> **What you should do**: Copy out each line of the data below in which "pinky" appears.

> **Records for this task**:
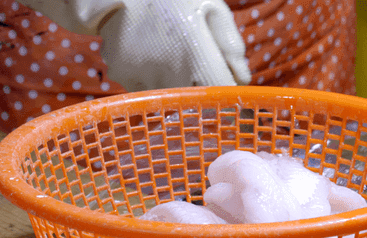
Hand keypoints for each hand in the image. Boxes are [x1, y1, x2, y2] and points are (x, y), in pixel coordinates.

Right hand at [18, 0, 250, 90]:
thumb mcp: (211, 9)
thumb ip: (230, 45)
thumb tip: (242, 79)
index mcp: (196, 55)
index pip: (221, 92)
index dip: (227, 90)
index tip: (226, 83)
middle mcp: (170, 73)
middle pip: (196, 98)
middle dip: (201, 87)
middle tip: (196, 63)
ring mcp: (144, 78)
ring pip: (171, 96)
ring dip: (176, 83)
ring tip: (170, 52)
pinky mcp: (124, 78)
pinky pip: (146, 88)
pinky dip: (152, 78)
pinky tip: (150, 53)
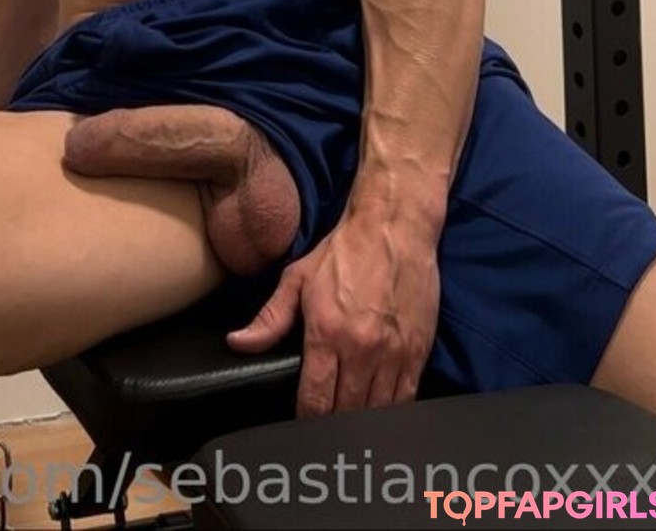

> **Task output**:
pinky mcp: (124, 78)
pinky pip: (146, 88)
pinky dip: (152, 78)
pinky tip: (150, 53)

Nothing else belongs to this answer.